Cronaca

Variante Omicron, il paziente zero: “Contento di essermi vaccinato, ho sintomi lievi”

Variante Omicron, primo caso in Italia in provincia di Caserta. Come sta il paziente zero. L'uomo era vaccinato con le due dosi

Restano in isolamento gli alunni delle due classi della scuola primaria «De Amicis» di Caserta, già in quarantena dal 17 novembre scorso, quando emersero le positività dei due fratellini, figli del paziente zero positivo alla variante Omicron del Covid.

Variante Omicron, come sta il paziente zero

L’uomo, un ingegnere quarantenne di Caserta città, è stato il primo paziente in Italia a ricevere l’esito di positività alla variante sud africana. Il direttore generale dell’Asl di Caserta, Ferdinando Russo, assicura che la situazione è monitorata. “La situazione è sotto controllo – spiega il manager – il paziente zero e i suoi familiari hanno una carica virale molto bassa e ciò, mi riferisco in particolare agli adulti, è riconducibile al fatto che sono vaccinati con due dosi”.

“Contento di essermi vaccinato”

 

Il “paziente zero” che ha contratto la super-variante omicron è contento di essersi vaccinato, considerando gli effetti che il virus ha avuto su di lui e sulla sua famiglia. Queste le parole dell’uomo a TgCom24: “Sono soddisfatto di essermi vaccinato, perché il vaccino ha funzionato in maniera egregia. Considerati i sintomi blandi miei e della mia famiglia, che è stata contagiata e comprende persone tra gli 8 e gli 81 anni, posso dire che l’infezione si è manifestata solo in modo lieve“. A contrarre la terribile variante omicron è stato un uomo rientrato in patria dall’Africa, dove lavora per una nota società internazionale, e residente a Caserta.
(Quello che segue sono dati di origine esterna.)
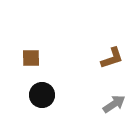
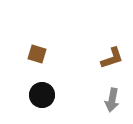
brown square: moved 6 px right, 4 px up; rotated 18 degrees clockwise
gray arrow: moved 2 px left, 4 px up; rotated 135 degrees clockwise
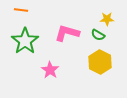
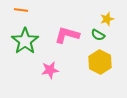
yellow star: rotated 16 degrees counterclockwise
pink L-shape: moved 2 px down
pink star: rotated 30 degrees clockwise
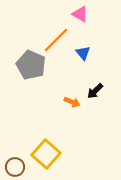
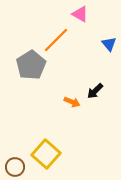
blue triangle: moved 26 px right, 9 px up
gray pentagon: rotated 16 degrees clockwise
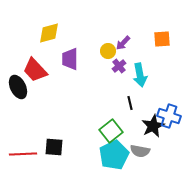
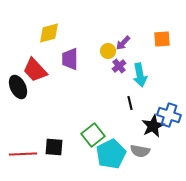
blue cross: moved 1 px up
green square: moved 18 px left, 4 px down
cyan pentagon: moved 3 px left, 1 px up
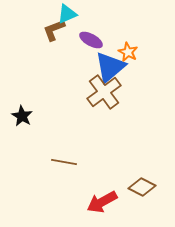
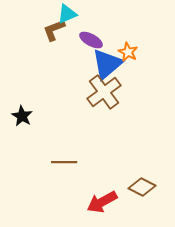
blue triangle: moved 3 px left, 3 px up
brown line: rotated 10 degrees counterclockwise
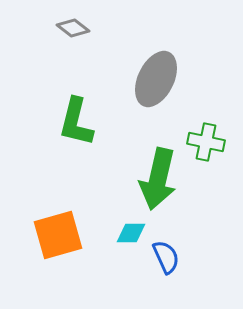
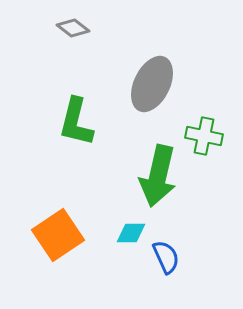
gray ellipse: moved 4 px left, 5 px down
green cross: moved 2 px left, 6 px up
green arrow: moved 3 px up
orange square: rotated 18 degrees counterclockwise
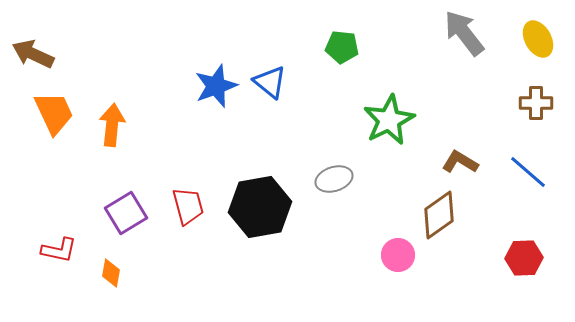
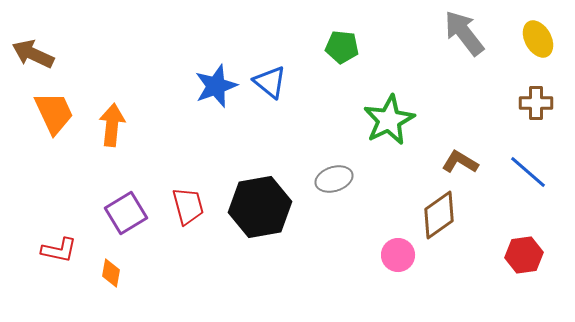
red hexagon: moved 3 px up; rotated 6 degrees counterclockwise
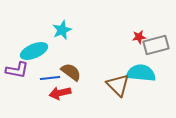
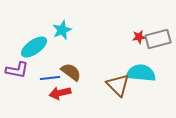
gray rectangle: moved 2 px right, 6 px up
cyan ellipse: moved 4 px up; rotated 12 degrees counterclockwise
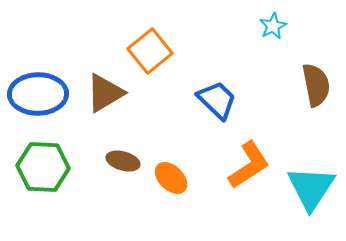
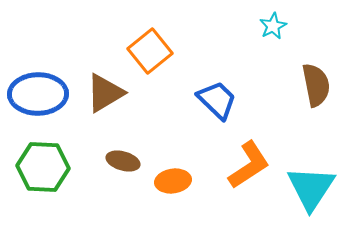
orange ellipse: moved 2 px right, 3 px down; rotated 52 degrees counterclockwise
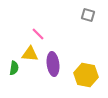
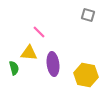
pink line: moved 1 px right, 2 px up
yellow triangle: moved 1 px left, 1 px up
green semicircle: rotated 24 degrees counterclockwise
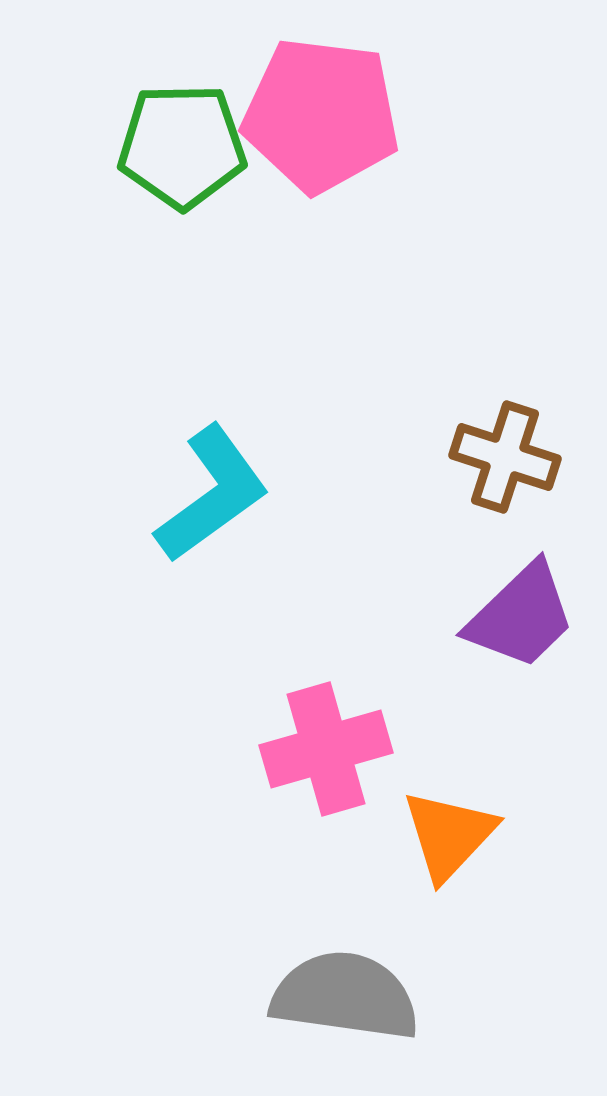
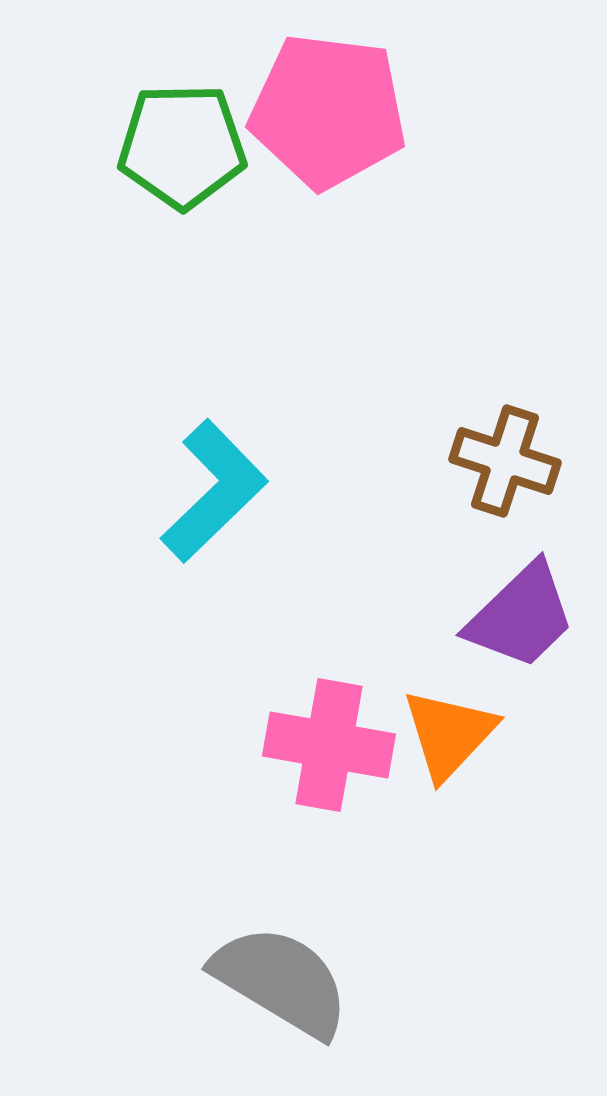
pink pentagon: moved 7 px right, 4 px up
brown cross: moved 4 px down
cyan L-shape: moved 2 px right, 3 px up; rotated 8 degrees counterclockwise
pink cross: moved 3 px right, 4 px up; rotated 26 degrees clockwise
orange triangle: moved 101 px up
gray semicircle: moved 64 px left, 15 px up; rotated 23 degrees clockwise
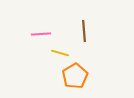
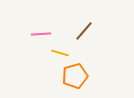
brown line: rotated 45 degrees clockwise
orange pentagon: rotated 15 degrees clockwise
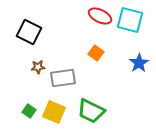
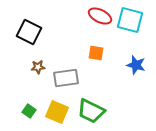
orange square: rotated 28 degrees counterclockwise
blue star: moved 3 px left, 2 px down; rotated 24 degrees counterclockwise
gray rectangle: moved 3 px right
yellow square: moved 3 px right
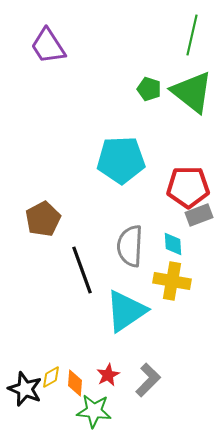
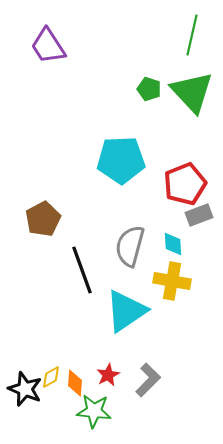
green triangle: rotated 9 degrees clockwise
red pentagon: moved 3 px left, 3 px up; rotated 21 degrees counterclockwise
gray semicircle: rotated 12 degrees clockwise
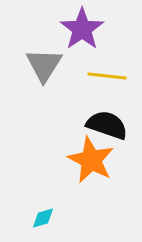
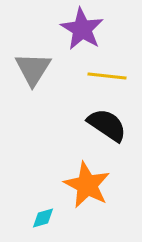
purple star: rotated 6 degrees counterclockwise
gray triangle: moved 11 px left, 4 px down
black semicircle: rotated 15 degrees clockwise
orange star: moved 4 px left, 25 px down
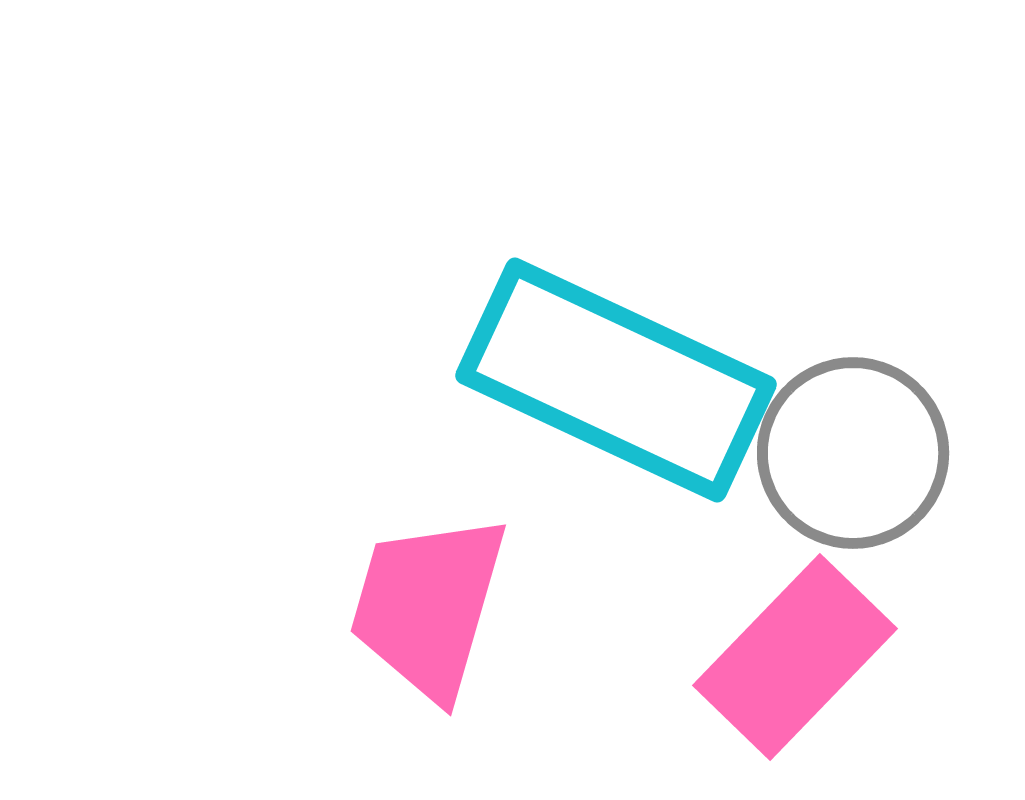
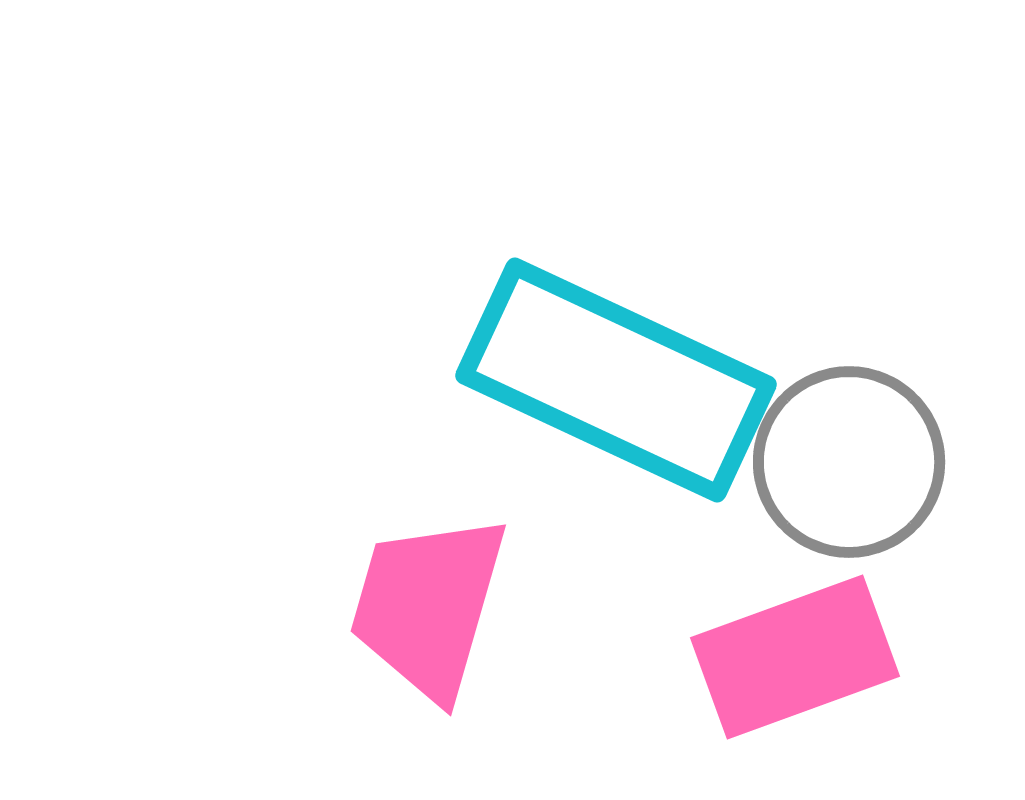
gray circle: moved 4 px left, 9 px down
pink rectangle: rotated 26 degrees clockwise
I primi contatti con la sua famiglia si sarebbero verificati lo scorso 11 novembre. In quel giorno, l’uomo sarebbe atterrato presso l’aeroporto di Fiumicino dirigendosi poi a casa, in Campania.

Qui è stato a contatto con i membri del suo nucleo familiare, che comprende la moglie, i due figli ed i suoceri. Ciononostante, stando alle parole del manager, dal momento che ognuno di loro era vaccinato, nessuno sarebbe stato colpito in modo grave dalla variante omicron. Nel frattempo, Pfizer e BioNTech valutano la possibilità di creare un vaccino su misura contro il nuovo ceppo. “Nel caso in cui emerga una variante di fuga dal vaccino, Pfizer e BioNTech prevedono di essere in grado di sviluppare e produrre un vaccino su misura contro quella variante in circa 100 giorni, previa approvazione normativa”, si legge in una nota diffusa dalle due case farmaceutiche.